GIVEN TEXT START
Hopefully after next weekend, I'll have these bit wrapped up and move onto the boxes.


----------



## sinister-kustoms (Jul 22, 2009)

wow, long time no update!

I've kind of changed direction on this one. A twin cab with no rear seat kind of defeats the purpose, so I've stuck the seat back in. 
I didn't want all my work to go to waste, so I'm keeping the console, and modifying the lower section from the sub setup to fit the seat.
Started with this








After some work with the BFH








And 6 cut-off disks and a few flapper disks later, had this
















All ready to start building it up to match the seat nicely.

Now I couldn't go from having good bass, to no bass, so decided I'd throw an 8" behind the seat. I scored a Rockford Punch 8" from our local trading site for the huge outlay of $6. It arrived last week, but as you can see, well it's rather...um, small. Not to mention old 








That's sitting next to one of the 12's. Apart from being small, I have no idea of the model number/power rating or any other specs so building a decent box would be a bit hit and miss. 
This got me thinking, and I decided **** it, I'm going to make at least one of the 12's fit behind the back seat 
















As you can see there's **** all room there. I need 1.65c/ft to do a ported box for one 12"....right now there's approx 0.6 c/ft.
I've got my work cut out for me!


----------



## crux131 (Feb 27, 2007)

Are you regulations very strict regarding structural modifications?

I have heard the Aussie's have to have their trucks "engineered" or something along those lines, when making chassis mods. Do the same types of Regulations apply in New Zealand?
GIVEN TEXT END
DATA START
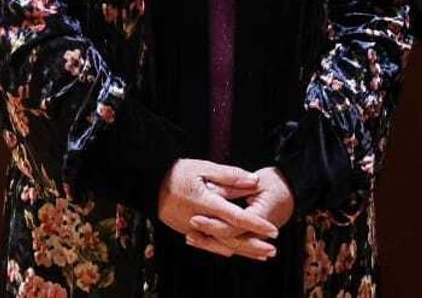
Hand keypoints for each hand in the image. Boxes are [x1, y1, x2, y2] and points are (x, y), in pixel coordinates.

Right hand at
DATA END
▶ QUESTIONS TO ANSWER:
[A] Using the forum thread, explain in one to three sentences why the poster put the rear seat back in.
[B] According to the forum thread, what did the Rockford Punch 8" cost?
The lines have no connection to the forum thread.

▶ ANSWERS TO THIS EXERCISE:
[A] The poster put the rear seat back in because a twin cab with no rear seat defeats the purpose.

[B] It cost $6.